● **EXERCISE DESCRIPTION**
A line belongs in the answer if it contains "macros"; copy every such line from the entries below.

*** RECORDS TO PROCESS ***

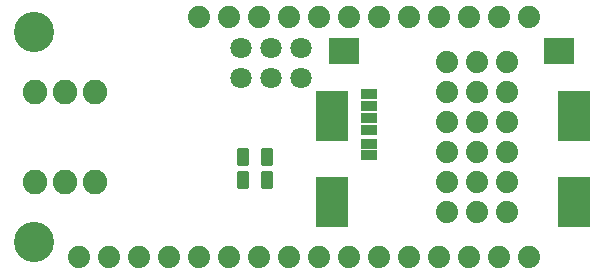
<source format=gbs>
G04 Layer_Color=16711935*
%FSLAX44Y44*%
%MOMM*%
G71*
G01*
G75*
%ADD22C,1.8796*%
%ADD33R,2.7032X4.2032*%
%ADD34R,2.5432X2.2032*%
%ADD39C,1.8792*%
%ADD40C,3.4036*%
%ADD41C,2.0828*%
%ADD42C,1.8032*%
%ADD43R,1.4732X0.8382*%
G04:AMPARAMS|DCode=44|XSize=1.5032mm|YSize=1.0032mm|CornerRadius=0.2016mm|HoleSize=0mm|Usage=FLASHONLY|Rotation=270.000|XOffset=0mm|YOffset=0mm|HoleType=Round|Shape=RoundedRectangle|*
%AMROUNDEDRECTD44*
21,1,1.5032,0.6000,0,0,270.0*
21,1,1.1000,1.0032,0,0,270.0*
1,1,0.4032,-0.3000,-0.5500*
1,1,0.4032,-0.3000,0.5500*
1,1,0.4032,0.3000,0.5500*
1,1,0.4032,0.3000,-0.5500*
%
%ADD44ROUNDEDRECTD44*%
D22*
X38100Y-101600D02*
D03*
X63500D02*
D03*
X88900D02*
D03*
X114300D02*
D03*
X139700D02*
D03*
X165100D02*
D03*
X190500D02*
D03*
X215900D02*
D03*
X241300D02*
D03*
X266700D02*
D03*
X292100D02*
D03*
X317500D02*
D03*
X342900D02*
D03*
X368300D02*
D03*
X393700D02*
D03*
X419100D02*
D03*
Y101600D02*
D03*
X393700D02*
D03*
X368300D02*
D03*
X342900D02*
D03*
X317500D02*
D03*
X292100D02*
D03*
X266700D02*
D03*
X241300D02*
D03*
X215900D02*
D03*
X190500D02*
D03*
X165100D02*
D03*
X139700D02*
D03*
D33*
X456720Y-54370D02*
D03*
X251720D02*
D03*
Y18370D02*
D03*
X456720D02*
D03*
D34*
X444500Y73100D02*
D03*
X262000D02*
D03*
D39*
X400450Y63500D02*
D03*
Y38100D02*
D03*
Y12700D02*
D03*
Y-12700D02*
D03*
Y-38100D02*
D03*
X349650Y63500D02*
D03*
Y38100D02*
D03*
Y12700D02*
D03*
Y-12700D02*
D03*
Y-38100D02*
D03*
X375050D02*
D03*
Y-12700D02*
D03*
Y12700D02*
D03*
Y38100D02*
D03*
Y63500D02*
D03*
Y-63500D02*
D03*
X349650D02*
D03*
X400450D02*
D03*
D40*
X0Y88900D02*
D03*
Y-88900D02*
D03*
D41*
X400Y-38100D02*
D03*
X25800D02*
D03*
X51200D02*
D03*
X400Y38100D02*
D03*
X25800D02*
D03*
X51200D02*
D03*
D42*
X225800Y50600D02*
D03*
X200400D02*
D03*
Y76000D02*
D03*
X175000Y50600D02*
D03*
Y76000D02*
D03*
X225800D02*
D03*
D43*
X283210Y-14660D02*
D03*
Y-5588D02*
D03*
Y16510D02*
D03*
Y6350D02*
D03*
Y26670D02*
D03*
Y36830D02*
D03*
D44*
X196750Y-36250D02*
D03*
X176750D02*
D03*
X176500Y-16750D02*
D03*
X196500D02*
D03*
M02*

</source>
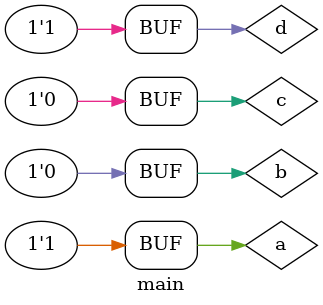
<source format=v>
module main;
	reg a;
	reg b;
	reg c;
	reg d;
	wire w,x,y,z;

	excess e(a,b,c,d,w,x,y,z);

initial begin

a=0;b=0;c=0;d=0;
#5
a=0;b=0;c=0;d=1;
#5
a=0;b=0;c=1;d=0;
#5
a=0;b=0;c=1;d=1;
#5
a=0;b=1;c=0;d=0;
#5
a=0;b=1;c=0;d=1;
#5
a=0;b=1;c=1;d=0;
#5
a=0;b=1;c=1;d=1;
#5
a=1;b=0;c=0;d=0;
#5
a=1;b=0;c=0;d=1;

end

initial begin
	$monitor("bcd = %d%d%d%d,  excess-3 = %d%d%d%d",a,b,c,d,w,x,y,z);
end
endmodule
</source>
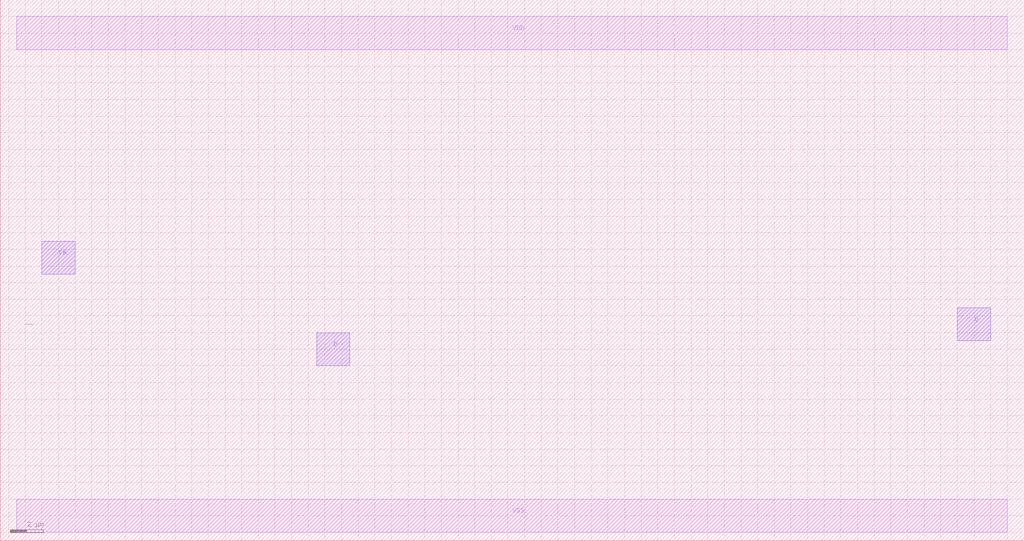
<source format=lef>
# C:/Users/akita/Documents/dff1_r.lef
# Created by Glade release version 4.7.35 compiled on May 19 2020 19:14:35
# Run by akita on host LAPTOP-E0CJ65QR at Wed Jun  3 17:33:48 2020

VERSION 5.6 ;
NAMESCASESENSITIVE ON ;
BUSBITCHARS "[]" ;
DIVIDERCHAR "/"  ;
UNITS
    DATABASE MICRONS 1000 ;
END UNITS

MACRO dff1_r
    CLASS core ;
    FOREIGN dff1_r -1.500 -1.500 ;
    ORIGIN 1.500 1.500 ;
    SIZE 61.500 BY 32.500 ;
    PIN CK
        DIRECTION INPUT ;
        USE SIGNAL ;
        PORT
        LAYER ML2 ;
        RECT 1.000 14.500 3.000 16.500 ;
        LAYER ML1 ;
        RECT 1.000 14.500 3.000 16.500 ;
        END
    END CK
    PIN VDD
        DIRECTION INOUT ;
        USE POWER ;
        PORT
        LAYER ML1 ;
        RECT -0.500 28.000 59.000 30.000 ;
        END
    END VDD
    PIN D
        DIRECTION INPUT ;
        USE POWER ;
        PORT
        LAYER ML2 ;
        RECT 17.500 9.000 19.500 11.000 ;
        LAYER ML1 ;
        RECT 17.500 9.000 19.500 11.000 ;
        END
    END D
    PIN Q
        DIRECTION INPUT ;
        USE SIGNAL ;
        PORT
        LAYER ML2 ;
        RECT 56.000 10.500 58.000 12.500 ;
        LAYER ML1 ;
        RECT 0.000 11.500 0.500 11.500 ;
        RECT 56.000 10.500 58.000 12.500 ;
        END
    END Q
    PIN VSS
        DIRECTION INOUT ;
        USE GROUND ;
        PORT
        LAYER ML1 ;
        RECT -0.500 -1.000 59.000 1.000 ;
        END
    END VSS
    OBS
    END
END dff1_r

END LIBRARY

</source>
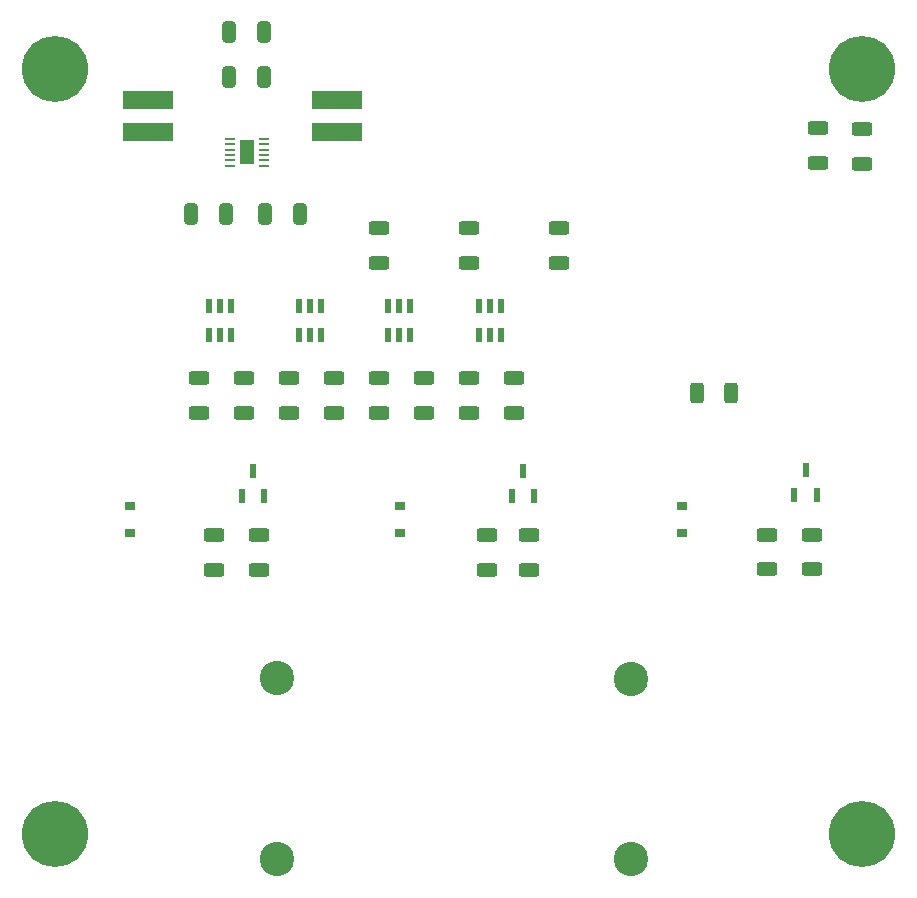
<source format=gbr>
%TF.GenerationSoftware,KiCad,Pcbnew,(6.0.7)*%
%TF.CreationDate,2023-04-05T20:56:44+02:00*%
%TF.ProjectId,rlc_meter,726c635f-6d65-4746-9572-2e6b69636164,rev?*%
%TF.SameCoordinates,Original*%
%TF.FileFunction,Soldermask,Bot*%
%TF.FilePolarity,Negative*%
%FSLAX46Y46*%
G04 Gerber Fmt 4.6, Leading zero omitted, Abs format (unit mm)*
G04 Created by KiCad (PCBNEW (6.0.7)) date 2023-04-05 20:56:44*
%MOMM*%
%LPD*%
G01*
G04 APERTURE LIST*
G04 Aperture macros list*
%AMRoundRect*
0 Rectangle with rounded corners*
0 $1 Rounding radius*
0 $2 $3 $4 $5 $6 $7 $8 $9 X,Y pos of 4 corners*
0 Add a 4 corners polygon primitive as box body*
4,1,4,$2,$3,$4,$5,$6,$7,$8,$9,$2,$3,0*
0 Add four circle primitives for the rounded corners*
1,1,$1+$1,$2,$3*
1,1,$1+$1,$4,$5*
1,1,$1+$1,$6,$7*
1,1,$1+$1,$8,$9*
0 Add four rect primitives between the rounded corners*
20,1,$1+$1,$2,$3,$4,$5,0*
20,1,$1+$1,$4,$5,$6,$7,0*
20,1,$1+$1,$6,$7,$8,$9,0*
20,1,$1+$1,$8,$9,$2,$3,0*%
G04 Aperture macros list end*
%ADD10C,2.910000*%
%ADD11R,0.850000X0.250000*%
%ADD12R,1.310000X2.120000*%
%ADD13R,0.900000X0.800000*%
%ADD14C,5.600000*%
%ADD15RoundRect,0.250000X0.625000X-0.312500X0.625000X0.312500X-0.625000X0.312500X-0.625000X-0.312500X0*%
%ADD16RoundRect,0.250000X0.325000X0.650000X-0.325000X0.650000X-0.325000X-0.650000X0.325000X-0.650000X0*%
%ADD17RoundRect,0.250000X-0.325000X-0.650000X0.325000X-0.650000X0.325000X0.650000X-0.325000X0.650000X0*%
%ADD18RoundRect,0.250000X-0.625000X0.312500X-0.625000X-0.312500X0.625000X-0.312500X0.625000X0.312500X0*%
%ADD19R,0.600000X1.250000*%
%ADD20RoundRect,0.250000X-0.312500X-0.625000X0.312500X-0.625000X0.312500X0.625000X-0.312500X0.625000X0*%
%ADD21R,4.300000X1.600000*%
%ADD22R,0.600000X1.200000*%
G04 APERTURE END LIST*
D10*
%TO.C,J105*%
X148844000Y-148884000D03*
X148844000Y-164184000D03*
%TD*%
%TO.C,J101*%
X118872000Y-148844000D03*
X118872000Y-164144000D03*
%TD*%
D11*
%TO.C,IC103*%
X117782000Y-103182000D03*
X117782000Y-103632000D03*
X117782000Y-104082000D03*
X117782000Y-104532000D03*
X117782000Y-104982000D03*
X117782000Y-105432000D03*
X114882000Y-105432000D03*
X114882000Y-104982000D03*
X114882000Y-104532000D03*
X114882000Y-104082000D03*
X114882000Y-103632000D03*
X114882000Y-103182000D03*
D12*
X116332000Y-104307000D03*
%TD*%
D13*
%TO.C,D103*%
X106426000Y-136532000D03*
X106426000Y-134232000D03*
%TD*%
%TO.C,D102*%
X129286000Y-136532000D03*
X129286000Y-134232000D03*
%TD*%
%TO.C,D101*%
X153162000Y-136532000D03*
X153162000Y-134232000D03*
%TD*%
D14*
%TO.C,*%
X100076000Y-162052000D03*
%TD*%
%TO.C,REF\u002A\u002A*%
X168402000Y-162052000D03*
%TD*%
%TO.C,*%
X100076000Y-97282000D03*
%TD*%
%TO.C,*%
X168402000Y-97282000D03*
%TD*%
D15*
%TO.C,R120*%
X123701500Y-126365500D03*
X123701500Y-123440500D03*
%TD*%
%TO.C,R102*%
X160335000Y-139604500D03*
X160335000Y-136679500D03*
%TD*%
%TO.C,R117*%
X131321500Y-126365500D03*
X131321500Y-123440500D03*
%TD*%
D16*
%TO.C,C113*%
X120825000Y-109525000D03*
X117875000Y-109525000D03*
%TD*%
D17*
%TO.C,C114*%
X114857000Y-97957000D03*
X117807000Y-97957000D03*
%TD*%
D18*
%TO.C,R103*%
X164145000Y-136679500D03*
X164145000Y-139604500D03*
%TD*%
%TO.C,R111*%
X135131500Y-123440500D03*
X135131500Y-126365500D03*
%TD*%
D17*
%TO.C,C115*%
X114857000Y-94147000D03*
X117807000Y-94147000D03*
%TD*%
D19*
%TO.C,Q101*%
X164592000Y-133350000D03*
X162682000Y-133350000D03*
X163637000Y-131250000D03*
%TD*%
D15*
%TO.C,R118*%
X135131500Y-113665500D03*
X135131500Y-110740500D03*
%TD*%
%TO.C,R114*%
X142751500Y-113665500D03*
X142751500Y-110740500D03*
%TD*%
D18*
%TO.C,R106*%
X140208000Y-136713500D03*
X140208000Y-139638500D03*
%TD*%
D15*
%TO.C,R123*%
X168375000Y-105287500D03*
X168375000Y-102362500D03*
%TD*%
%TO.C,R108*%
X113538000Y-139638500D03*
X113538000Y-136713500D03*
%TD*%
D20*
%TO.C,R101*%
X154412500Y-124725000D03*
X157337500Y-124725000D03*
%TD*%
D15*
%TO.C,R121*%
X119891500Y-126365500D03*
X119891500Y-123440500D03*
%TD*%
D18*
%TO.C,R109*%
X117348000Y-136713500D03*
X117348000Y-139638500D03*
%TD*%
D19*
%TO.C,Q102*%
X140655000Y-133384000D03*
X138745000Y-133384000D03*
X139700000Y-131284000D03*
%TD*%
D21*
%TO.C,L102*%
X107950000Y-102609000D03*
X107950000Y-99909000D03*
%TD*%
D18*
%TO.C,R119*%
X127511500Y-110740500D03*
X127511500Y-113665500D03*
%TD*%
D22*
%TO.C,U102*%
X114999500Y-119803000D03*
X114049500Y-119803000D03*
X113099500Y-119803000D03*
X113099500Y-117303000D03*
X114049500Y-117303000D03*
X114999500Y-117303000D03*
%TD*%
%TO.C,U101*%
X137859500Y-119803000D03*
X136909500Y-119803000D03*
X135959500Y-119803000D03*
X135959500Y-117303000D03*
X136909500Y-117303000D03*
X137859500Y-117303000D03*
%TD*%
D18*
%TO.C,R115*%
X116081500Y-123440500D03*
X116081500Y-126365500D03*
%TD*%
D22*
%TO.C,U103*%
X130173500Y-119823000D03*
X129223500Y-119823000D03*
X128273500Y-119823000D03*
X128273500Y-117323000D03*
X129223500Y-117323000D03*
X130173500Y-117323000D03*
%TD*%
D19*
%TO.C,Q103*%
X117795000Y-133384000D03*
X115885000Y-133384000D03*
X116840000Y-131284000D03*
%TD*%
D17*
%TO.C,C112*%
X111575000Y-109525000D03*
X114525000Y-109525000D03*
%TD*%
D15*
%TO.C,R112*%
X138941500Y-126365500D03*
X138941500Y-123440500D03*
%TD*%
D22*
%TO.C,U104*%
X122619500Y-119803000D03*
X121669500Y-119803000D03*
X120719500Y-119803000D03*
X120719500Y-117303000D03*
X121669500Y-117303000D03*
X122619500Y-117303000D03*
%TD*%
D15*
%TO.C,R122*%
X164685000Y-105211500D03*
X164685000Y-102286500D03*
%TD*%
D21*
%TO.C,L101*%
X123952000Y-102609000D03*
X123952000Y-99909000D03*
%TD*%
D18*
%TO.C,R116*%
X127511500Y-123440500D03*
X127511500Y-126365500D03*
%TD*%
D15*
%TO.C,R105*%
X136652000Y-139638500D03*
X136652000Y-136713500D03*
%TD*%
D18*
%TO.C,R113*%
X112271500Y-123440500D03*
X112271500Y-126365500D03*
%TD*%
M02*

</source>
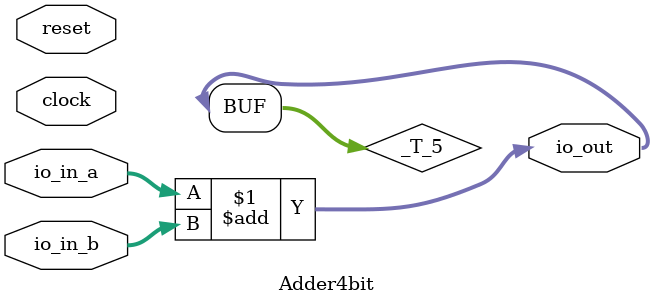
<source format=v>
`ifdef RANDOMIZE_GARBAGE_ASSIGN
`define RANDOMIZE
`endif
`ifdef RANDOMIZE_INVALID_ASSIGN
`define RANDOMIZE
`endif
`ifdef RANDOMIZE_REG_INIT
`define RANDOMIZE
`endif
`ifdef RANDOMIZE_MEM_INIT
`define RANDOMIZE
`endif

module Adder4bit(
  input        clock,
  input        reset,
  input  [3:0] io_in_a,
  input  [3:0] io_in_b,
  output [4:0] io_out
);
  wire [4:0] _T_5;
  assign _T_5 = io_in_a + io_in_b;
  assign io_out = _T_5;
endmodule

</source>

*** End of RECORDS TO PROCESS ***

● **ANSWER SECTION**
G04 Aperture macros list*
G04 Aperture macros list end*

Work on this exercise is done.